Teacher's Name: Nellie Deustch
Our subject is about the Holocaust. In our project we are going to deal with moral issues that happened in different situations that happen in the Holocaust, for example, Elie Wiesel's childhood.
What moral issues did people in the concentration camps face? What moral issues did people in the Judenrat face? What moral issues did the Righteous face? What moral issues about religion did the Jews face?

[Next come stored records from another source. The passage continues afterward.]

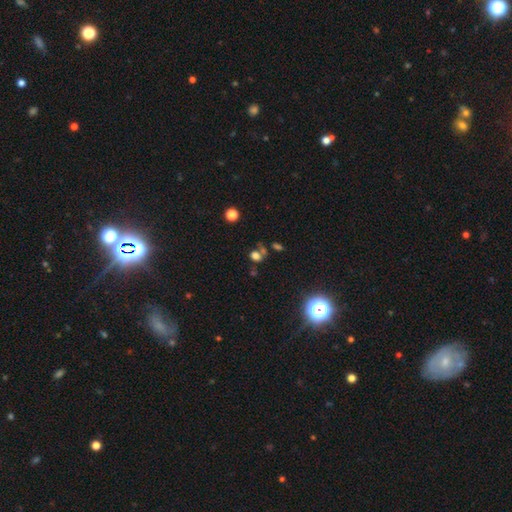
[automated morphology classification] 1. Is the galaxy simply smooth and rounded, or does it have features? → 59% smooth, 27% star or artifact, 13% featured or disk.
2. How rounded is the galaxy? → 52% round, 45% in between, 2% cigar-shaped.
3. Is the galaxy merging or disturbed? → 45% none, 30% merger, 13% minor disturbance, 12% major disturbance.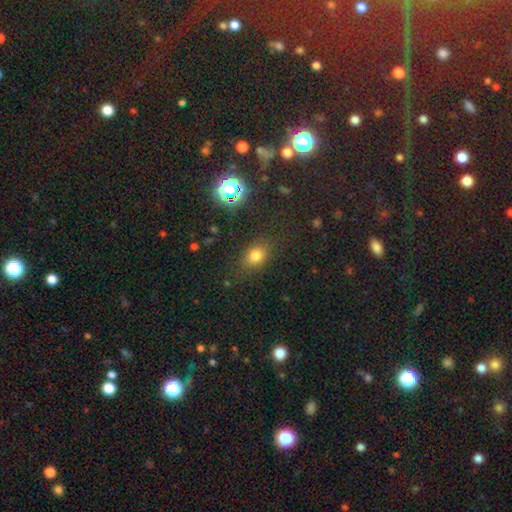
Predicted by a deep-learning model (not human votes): Smooth or featured? Predicted: smooth (p=0.72). How rounded? Predicted: in between (p=0.59). Merging? Predicted: none (p=0.80).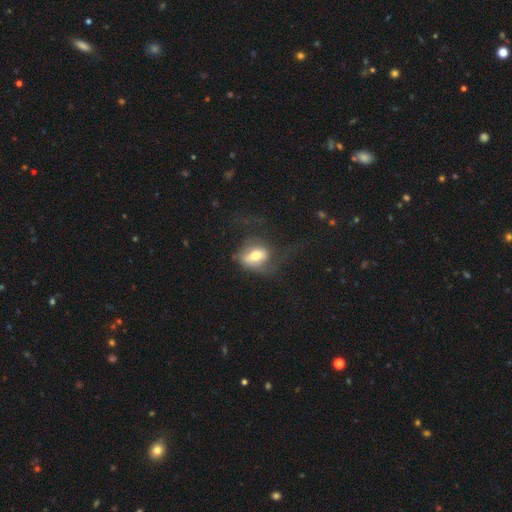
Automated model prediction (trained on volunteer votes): Smooth or featured? smooth (55%)
How rounded? in between (60%)
Merging? major disturbance (42%)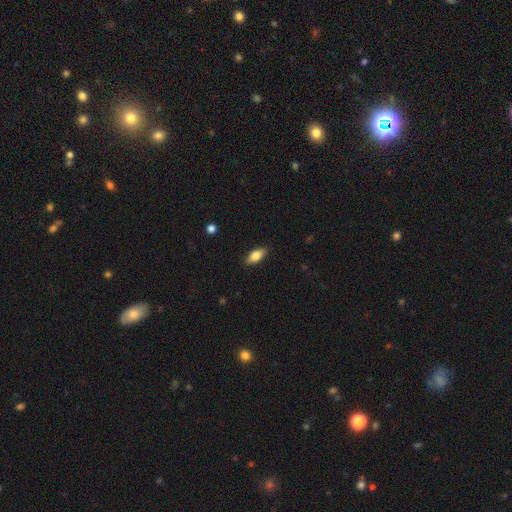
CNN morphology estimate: This is likely a smooth galaxy (75%). How rounded: clearly in between (82%). Merging: clearly none (87%).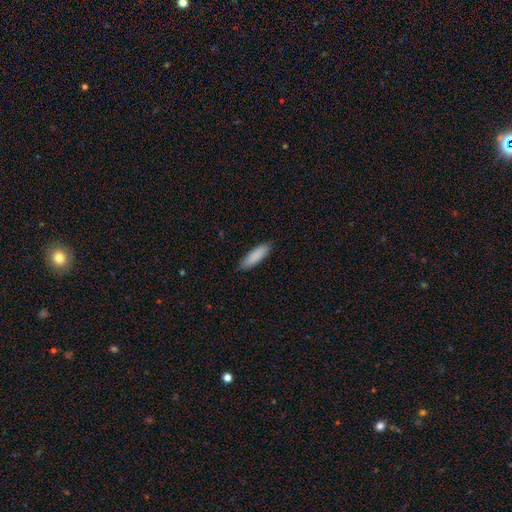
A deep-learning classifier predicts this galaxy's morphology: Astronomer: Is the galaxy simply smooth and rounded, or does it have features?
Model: smooth — 89%.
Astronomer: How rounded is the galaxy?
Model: in between — 50% (runner-up: cigar-shaped, 48%).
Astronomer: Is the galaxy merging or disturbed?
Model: none — 86%.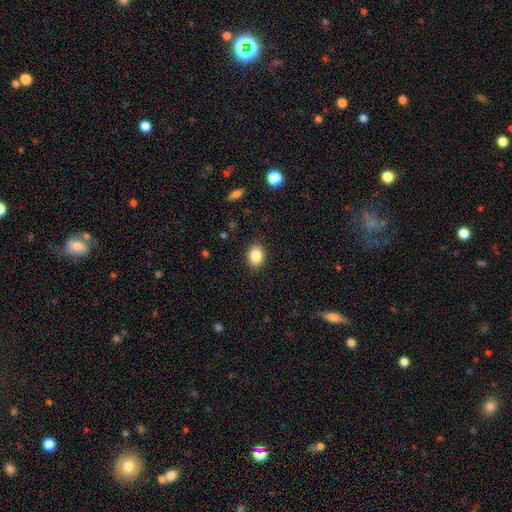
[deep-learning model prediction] Q: Smooth or featured?
A: smooth (85%); runner-up: star or artifact (9%)
Q: How rounded?
A: in between (70%); runner-up: round (29%)
Q: Merging?
A: none (87%); runner-up: minor disturbance (10%)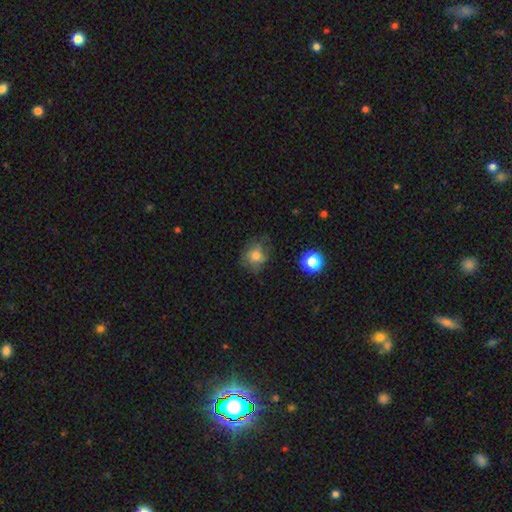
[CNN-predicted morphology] type=smooth (62%); roundness=round (69%); merging=none (61%).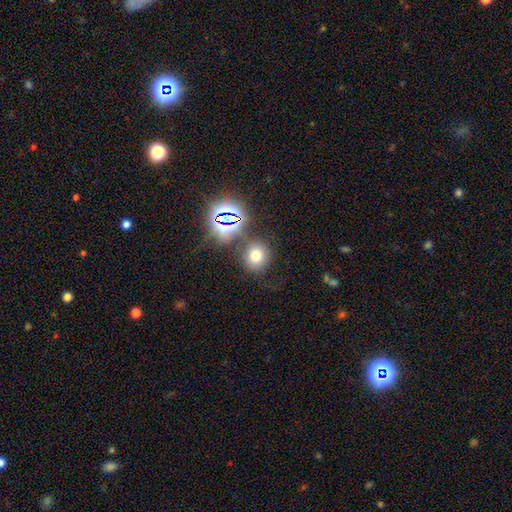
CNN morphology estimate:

Our project is about the Holocaust. We chose to write about this subject because this year we had an international book- sharing project about the book "Night" by Ellie Wiezel. During this project we had different discussions about the book with students from the USA. These discussions were about: Belief, indifference, or denial, choiceless choices that were made by the people in the Holocaust, survivors who champion human rights, indifference or helplessness, was there any morality to survival and silence. In our project we chose morality problems people in the Holocaust had to face with as our subject. We focused on four subjects that have a lot of discussions about them: the morality that the Righteous showed, religious morality, moral problems the people who were in the Judenrat faced with and moral problems in the concentration camps. Till this day, people are still having discussions about if different stories connected to these subjects- were the choices made then were always the right choices and more. Our point of view is that these people shouldn't be judged- none of us has experienced something like the Holocaust- when a whole religion is threatened and your fate depends on your fellow Jewish peoples. We hope that reading our project will interest you and you as we do, try to help saving and keeping the memorial of the people in the Holocaust.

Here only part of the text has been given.